## EXERCISES TO COMPLETE
A) In the bunyip account, what kind of boat did Edwin Stocqueler use to sail down the Murray and Goulburn rivers?
B) Pick up the bunyip account after its last sentence and keep it going.

## SELECTED EXCERPT

===

Mr Stocqueler informs us that the Bunyip is a large freshwater seal having two small paddles or fins attached to the shoulders, a long swan like neck, a head like a dog, and a curious bag hanging under the jaw, resembling the pouch of a pelican. The animal is covered with hair like the platypus, and the colour is a glossy black. Mr Stocqueler saw no less than six of the curious animals at different times, his boat was within 30ft. of one, near McGuire’s point, on the Goulburn and fired at the Bunyip, but did not succeed in capturing him. The smallest appeared to be about 5 ft. in length, and the largest exceeded 15 ft. The head of the largest was the size of a bullocks head and 3 ft. out of the water.
The account above will be well known to most cryptozoologists, apparently describing an encounter with the ubiquitous bunyip of Australia which plagued the early white settlers from 1847 onwards. The encounter was described Edwin Stocqueler (1829-1895), an artist come naturalist who took it upon himself to sail down the Murray and Goulburn rivers (New South Wales) in a canvas boat. He apparently spent much of 1856/7 doing just this, whiling away the time compiling sketches for a diorama that he was working on which when complete was to be displayed in England. It was reported in the Moreton Bay Free Press of 15/4/1857, although it had occurred in March.
Had he not been deterred by the stories of the natives concerning the power and fury of the bunyip, and by the fact that his gun had only a single barrel, and his boat was of a very frail description we have every reason to credit the statement of Mr Stocqueler, and, considering the imperfect way in which some of our rivers and lagoons have been explored, we imagine it is quite possible for an amphibious animal of extremely shy habits to have escaped.

===

## DATA FOR REVIEW
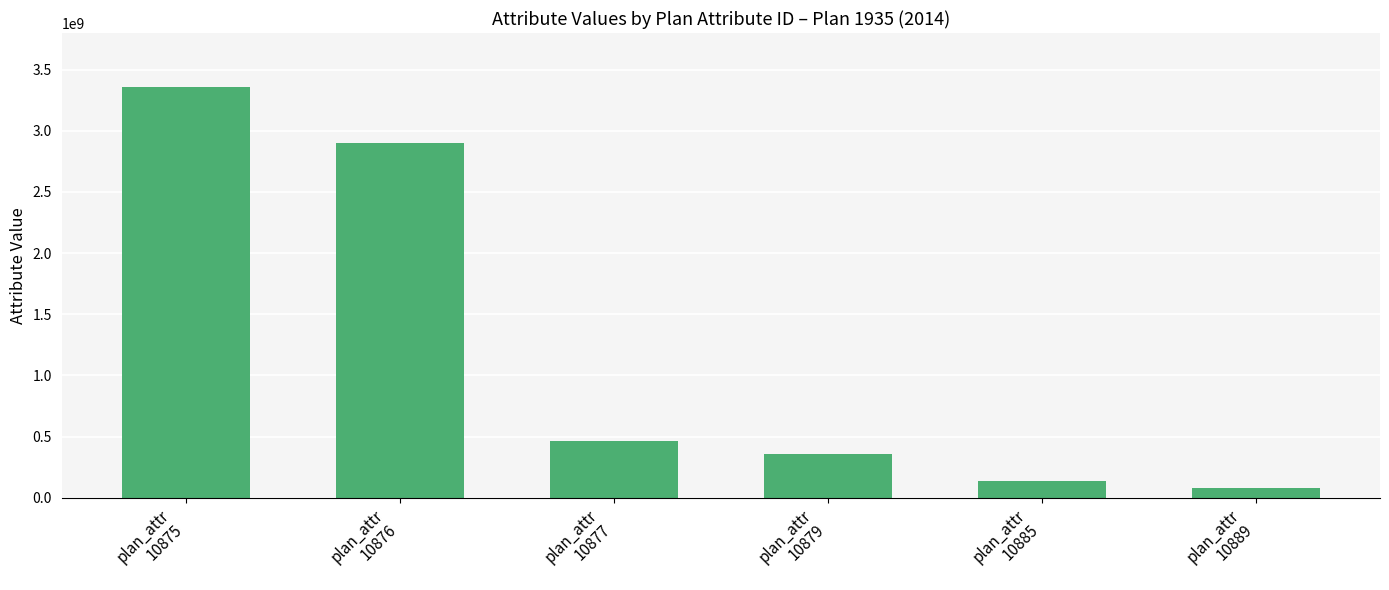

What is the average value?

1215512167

===

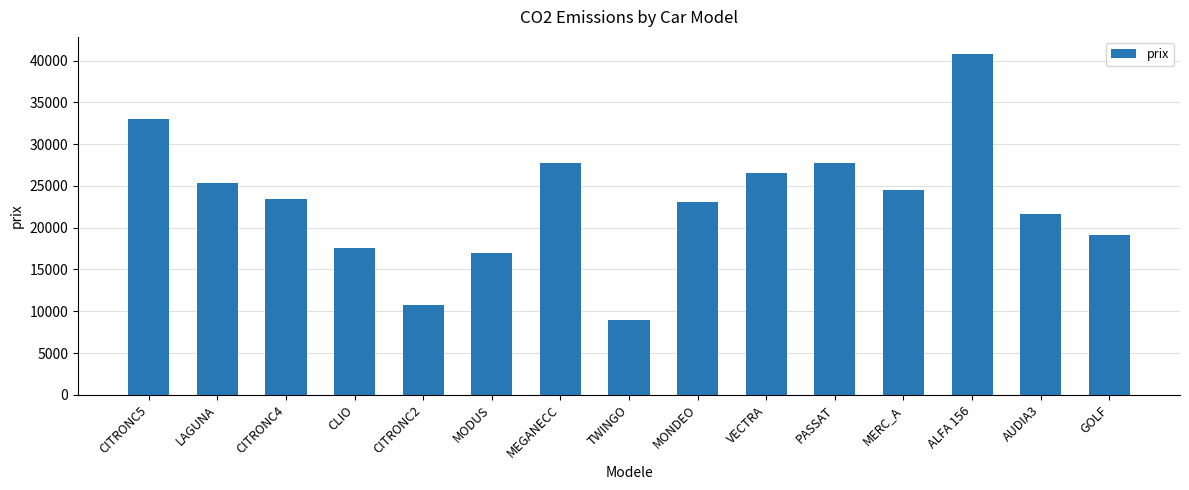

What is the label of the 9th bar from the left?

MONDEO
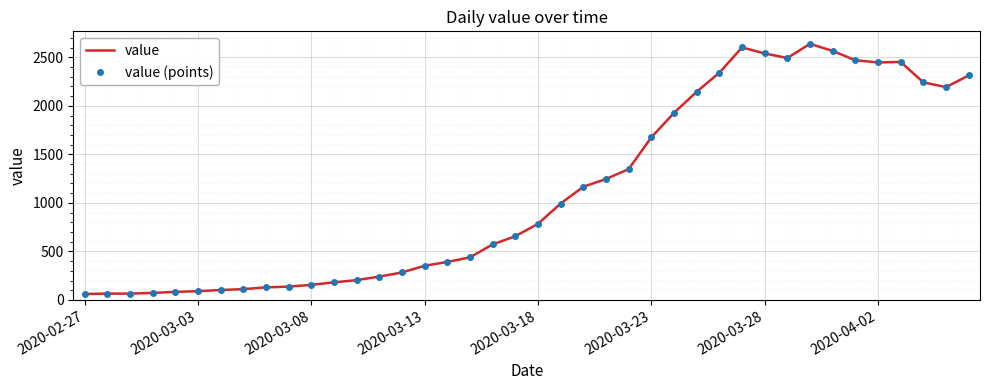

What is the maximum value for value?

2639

===

## TASK RESULTS
A) A canvas boat.

B)
In fact Stocqueler was not alone when he witnessed the creature; he was accompanied by his mother. The Bendigo Advertiser, Saturday 6th December, 1857, retrospectively comments on this partnership under the title of Novel Enterprise.
Mr Stocqueler, an artist, and his mother are on an expedition down the Murray, for the purpose of making some faithful sketches of the views on this fine stream, as well as of the creatures frequenting it. I can pronounce the drawings faithful representations. Mother and son go down the stream in a canoe. The lady paints flowers, etc. The son devotes himself to choice views on the riverside. One of the drawings represents a singular creature, which has the appearance in miniature of the famous sea serpent. Mr Stocqueler was about twenty-five yards distant from it at first sight as it lay placidly on the water. On being observed the stranger set off; working its paddles briskly and rapidly disappeared. Mr Stocqueler states that there were about two feet of it above water and he estimated its length at from five to six feet.
A report in the Moreton Bay Free Press concurred.Amongst the latter drawings we noticed a likeness of the bunyip or rather a view of the neck and shoulders of the animal.
A sketch that he produced had apparently been viewed by some members of the local aboriginal community. They had informed Stocqueler that the drawing showed the bunyips brother and this was interpreted by the paper as meaning an exact likeness of the bunyip. Unfortunately the picture does not appear to have withstood the passage of time which is a shame. If he were an artist of some talent we may have gained a very accurate picture of the creature. The paper then continued and we have no doubt that he will show his portfolio to any gentleman who would pay him a visit. His diorama was apparently finished in the same year and according to one account of the day was a mile long depicting life on the goldfields and other parts of Australia (it was named Golden Land of the Sunny South). A reporter from the Bendigo Advertiser who viewed it noted some seventy depictions of native birds and animals while also referring to other very numerous and interesting sketches and paintings. Although some pictures from the diorama remain, the complete work including his bunyip portrait appears to have disappeared long ago.
Then following the publication of his encounter things got slightly weird and a little mysterious as Stocqueler clearly irked by what he had read sent a terse letter to the Bendigo Advertiser. It was subsequently published Friday 3rd July 1857 and hints at either a mundane solution for his sighting or creates an even bigger mystery.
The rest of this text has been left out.